Bancos , Fundos de Investimento e Investidores brasileiros têm reduzido seus aportes em determinados ativos devido ao desempenho insatisfatório em critérios ESG (Ambiental, Social e Governança).
Dados da Anbima mostram que 38% das gestoras já deixaram de investir em ativos por conta de resultados considerados inadequados nesses critérios, conforme revelado na pesquisa “Retrato da Sustentabilidade no Mercado de Capitais”.

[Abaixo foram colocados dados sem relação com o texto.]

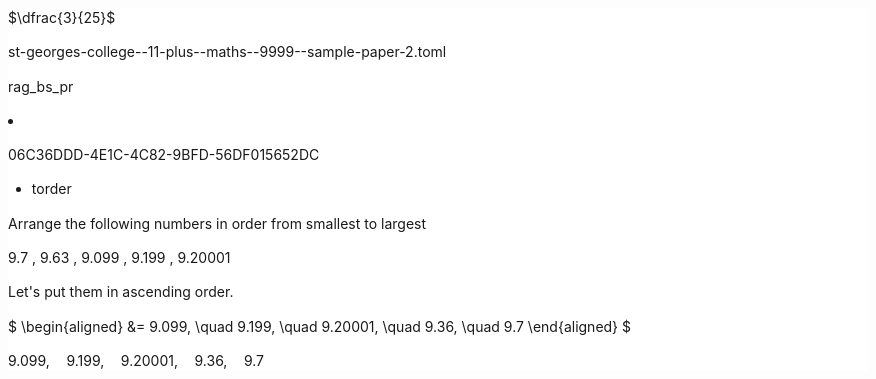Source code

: $\dfrac{3}{25}$

</div>
</div>

</div>
</li>
</ul>
<div class='papername'>
<p>st-georges-college--11-plus--maths--9999--sample-paper-2.toml</p>
</div>
<div class='rag'>
<p>rag_bs_pr</p>
</div>
</div>
</li>
<li>
<div class='question_envelope rag_bs_pr question'>
<div class='uuid'>
<p>06C36DDD-4E1C-4C82-9BFD-56DF015652DC</p>
</div>
<div class='topics'>
<ul>
<li>
torder
</li>
</ul>
</div>
<div class='question question'>

Arrange the following numbers in order from smallest to largest 

9.7 , 9.63 , 9.099 , 9.199 , 9.20001 

</div>
<div class='workings'>
<div class='working'>

Let's put them in ascending order.

$
\begin{aligned}
&= 9.099, \quad 9.199, \quad 9.20001, \quad  9.36, \quad 9.7
\end{aligned}
$

</div>
</div>
<div class='answers'>
<div class='answer'>

$9.099, \quad 9.199, \quad 9.20001, \quad  9.36, \quad 9.7$

</div>
</div>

Segundo representante da Anbima, instituições de maior porte têm vantagens nesse processo, pois contam com equipes dedicadas e conseguem integrar o ESG de forma mais profunda aos seus processos internos.
Já as gestoras menores enfrentam desafios como custos adicionais, necessidade de contratação e equilíbrio com outras prioridades do negócio.
A maioria das gestoras brasileiras está incorporando práticas ESG, sendo que 55% possuem políticas formais de investimento responsável.
Nos grupos considerados onde Nivel da maturidade ESG esta mais estruturado , esse percentual chega a 95%.
Além disso, 56% possuem alguma estrutura dedicada ao tema e 78% consideram aspectos ESG nas decisões de investimento.
A principal razão para a adoção dos critérios ESG é a gestão de riscos dos seus impactos socioambientais , apontada por 51% das instituições.
Outros motivos incluem decisão institucional (26%), dever fiduciário (12%) e busca por oportunidades de maior retorno (6%).
O dado de 38% das gestoras que deixaram de investir por questões ESG demonstra uma postura alinhada à gestão de riscos e não necessariamente um ativismo, já que o ESG impacta diretamente a precificação dos ativos e a composição dos portfólios.
Isso requer dados, relatórios transparentes e um arcabouço regulatório robusto.
Entre os principais riscos considerados pelas gestoras, destacam-se os relacionados à governança: transparência (88%), ética (87%) e segurança da informação e privacidade de dados (76%).
O avanço das práticas ESG nas gestoras brasileiras não apenas reflete uma preocupação crescente com riscos socioambientais, mas também uma busca por maior competitividade e reputação no mercado.
Diversas instituições têm investido em capacitação interna e na adaptação de processos para atender às exigências regulatórias e às expectativas de investidores cada vez mais atentos ao impacto de suas escolhas financeiras.
Além disso, a adoção de critérios ESG tem impulsionado a inovação em produtos e serviços, como fundos temáticos e títulos vinculados à sustentabilidade, que oferecem novas oportunidades de investimento.
O cenário atual indica que, apesar dos desafios enfrentados, o setor está em constante evolução, incorporando novas ferramentas de avaliação e métricas para mensurar resultados, o que contribui para a consolidação de práticas responsáveis e transparentes no mercado financeiro brasileiro.
Questões ambientais, como gestão de resíduos (62%), mudanças climáticas (59%) e biodiversidade e uso do solo (49%), aparecem em seguida, evidenciando uma curva natural de aprendizado e incorporação desses temas pelo mercado.
A agenda de governança é tradicionalmente mais consolidada, enquanto riscos ambientais e sociais são abordados mais recentemente, exigindo novas métricas e formas de mensuração.
O aumento do percentual de atenção às mudanças climáticas é interpretado como um sinal positivo de evolução.
Apesar das mudanças de contexto, a agenda ESG permanece relevante e consistente quanto a preocupação dos seus riscos perante ao ROI e a perenidade do negocio
As principais estratégias adotadas pelas gestoras incluem filtros negativos (46%), que eliminam setores ou empresas de investimentos, e o modelo “best in class” (41%), que prioriza os melhores desempenhos de cada segmento.
Estratégias mais sofisticadas, como filtros positivos (22%) e integração do ESG à avaliação de ativos (21%), ainda são menos comuns, refletindo o estágio de maturidade e capacidade operacional das instituições.
De acordo com a Anbima, existe uma evolução natural, em que as instituições começam excluindo riscos mais evidentes, depois selecionam os melhores da categoria e, com o tempo e mais estrutura, avançam para a integração completa dos critérios ESG.